■ **EXERCISE A**
Quote the stretch of the article on free reports from "- After just" through "right at hand.".

■ **EXCERPT TO READ**
You’ve probably heard the advice to create a free report to give away in exchange for people’s contact information.
That’s excellent advice, especially for online course creators. Aside from helping you attract “hot” prospects who are interested in your course, a free report comes in handy for many other purposes:
- Give it as a bonus to your students. It will provide useful information and reinforce the reasons they enrolled in your course (this method may reduce your refund rate).
- Establish yourself as an acclaimed expert in your field.
- After just a few modifications, you can break down your report in sections and use them as a part of your e-mail campaign.
- Use the report as a manifest of your online course so that your students will always have the condensed golden nuggets of your expertise right at hand.
- Should you decide to publish your own book, the report will be a great foundation for it.
But to accomplish all this, you have to write your free report a certain way. It should be written in a way that primes the reader to be more receptive to your offer.[clickToTweet tweet=”Write your free report so it primes the reader to be more receptive to your offer. ” quote=”Write your free report so it primes the reader to be more receptive to your offer. “]
That’s what I’m going to show you in this post.
The Biggest Challenge for Your Free Report
The vast majority of people who are going to download your report are never going to read a single word of it. That’s a fact we have to accept and so you must try to eliminate any reasons that might cause the reader to lose their interest.
The most popular reason that turns readers off is the heftiness of the report.
When a person downloads a report, they expect to get some valuable information on a subject they’re already interested in. They’re mentally prepared to read it and make the most of it. And nothing will put them off more than discovering that the report is nothing more than a compilation of facts, semi-academic writing, and visuals clumsily filling up any blank spaces.

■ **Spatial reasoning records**
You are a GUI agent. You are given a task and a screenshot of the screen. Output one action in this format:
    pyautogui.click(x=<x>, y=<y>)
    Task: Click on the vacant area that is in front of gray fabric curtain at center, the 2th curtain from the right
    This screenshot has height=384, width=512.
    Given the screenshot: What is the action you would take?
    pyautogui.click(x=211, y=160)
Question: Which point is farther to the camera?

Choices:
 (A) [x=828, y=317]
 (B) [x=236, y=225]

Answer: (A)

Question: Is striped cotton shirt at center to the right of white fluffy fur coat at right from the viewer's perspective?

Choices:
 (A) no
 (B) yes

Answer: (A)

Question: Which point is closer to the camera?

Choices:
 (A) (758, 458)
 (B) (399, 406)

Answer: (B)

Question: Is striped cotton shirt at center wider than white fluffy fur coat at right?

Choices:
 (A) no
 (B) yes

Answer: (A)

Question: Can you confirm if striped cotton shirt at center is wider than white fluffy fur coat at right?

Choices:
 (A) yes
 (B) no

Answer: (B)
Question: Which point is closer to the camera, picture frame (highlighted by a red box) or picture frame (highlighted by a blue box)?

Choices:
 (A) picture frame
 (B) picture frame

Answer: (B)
...
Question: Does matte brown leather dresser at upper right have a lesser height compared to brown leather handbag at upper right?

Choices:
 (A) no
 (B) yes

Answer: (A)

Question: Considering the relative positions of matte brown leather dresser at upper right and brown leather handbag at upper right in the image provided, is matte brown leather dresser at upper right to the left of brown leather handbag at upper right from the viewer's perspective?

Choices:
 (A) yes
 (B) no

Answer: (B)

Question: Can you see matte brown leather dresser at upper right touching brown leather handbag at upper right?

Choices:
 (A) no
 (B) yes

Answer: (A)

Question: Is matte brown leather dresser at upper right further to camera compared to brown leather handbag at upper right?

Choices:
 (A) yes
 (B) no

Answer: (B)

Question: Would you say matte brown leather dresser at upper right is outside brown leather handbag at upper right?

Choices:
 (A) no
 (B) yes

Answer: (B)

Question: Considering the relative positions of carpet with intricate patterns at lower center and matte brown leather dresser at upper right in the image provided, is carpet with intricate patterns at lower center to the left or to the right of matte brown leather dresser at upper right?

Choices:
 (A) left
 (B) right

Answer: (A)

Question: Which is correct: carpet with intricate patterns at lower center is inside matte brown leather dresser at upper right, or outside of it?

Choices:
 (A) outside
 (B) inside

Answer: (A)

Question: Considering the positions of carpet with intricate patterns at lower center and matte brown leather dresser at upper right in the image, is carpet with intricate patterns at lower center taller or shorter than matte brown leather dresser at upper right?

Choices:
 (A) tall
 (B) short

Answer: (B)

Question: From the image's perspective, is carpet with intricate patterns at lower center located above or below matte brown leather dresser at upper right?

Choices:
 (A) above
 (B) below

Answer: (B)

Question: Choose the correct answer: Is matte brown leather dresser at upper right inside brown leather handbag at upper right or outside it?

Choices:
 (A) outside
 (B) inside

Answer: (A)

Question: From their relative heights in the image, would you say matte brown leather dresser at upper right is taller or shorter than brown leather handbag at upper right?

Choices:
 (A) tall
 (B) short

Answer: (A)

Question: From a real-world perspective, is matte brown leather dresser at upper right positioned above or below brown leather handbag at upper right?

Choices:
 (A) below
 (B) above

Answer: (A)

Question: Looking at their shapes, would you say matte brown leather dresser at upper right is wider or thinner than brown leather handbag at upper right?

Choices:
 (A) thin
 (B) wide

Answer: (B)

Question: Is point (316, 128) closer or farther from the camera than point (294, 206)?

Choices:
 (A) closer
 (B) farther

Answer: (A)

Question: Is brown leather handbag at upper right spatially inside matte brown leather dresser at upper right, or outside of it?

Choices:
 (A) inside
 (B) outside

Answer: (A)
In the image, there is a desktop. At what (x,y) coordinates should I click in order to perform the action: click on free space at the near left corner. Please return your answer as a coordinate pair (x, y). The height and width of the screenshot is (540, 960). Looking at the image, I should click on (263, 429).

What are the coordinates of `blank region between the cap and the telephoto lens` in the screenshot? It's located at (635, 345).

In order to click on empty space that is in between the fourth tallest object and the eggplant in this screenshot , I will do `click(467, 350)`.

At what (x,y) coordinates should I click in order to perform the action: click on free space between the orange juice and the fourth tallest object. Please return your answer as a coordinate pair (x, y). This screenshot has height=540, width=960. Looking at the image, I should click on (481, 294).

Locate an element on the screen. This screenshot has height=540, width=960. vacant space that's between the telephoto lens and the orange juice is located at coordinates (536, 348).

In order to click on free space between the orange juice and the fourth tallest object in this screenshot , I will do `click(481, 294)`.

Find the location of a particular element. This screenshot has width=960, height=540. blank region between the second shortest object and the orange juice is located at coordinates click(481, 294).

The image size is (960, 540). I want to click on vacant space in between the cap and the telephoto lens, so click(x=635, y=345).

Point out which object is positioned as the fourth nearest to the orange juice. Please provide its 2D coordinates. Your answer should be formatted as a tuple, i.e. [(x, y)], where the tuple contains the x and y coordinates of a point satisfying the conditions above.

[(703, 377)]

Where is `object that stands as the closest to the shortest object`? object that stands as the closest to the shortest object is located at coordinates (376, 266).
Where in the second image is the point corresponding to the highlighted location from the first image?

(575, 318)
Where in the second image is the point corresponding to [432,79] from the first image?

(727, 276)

■ **EXERCISE B**
Extract every line of the rows above that contains the string "frame", treating uppercase and lowercase as different.

■ **TASK RESULT A**
- After just a few modifications, you can break down your report in sections and use them as a part of your e-mail campaign.
- Use the report as a manifest of your online course so that your students will always have the condensed golden nuggets of your expertise right at hand.

■ **TASK RESULT B**
Question: Which point is closer to the camera, picture frame (highlighted by a red box) or picture frame (highlighted by a blue box)?
 (A) picture frame
 (B) picture frame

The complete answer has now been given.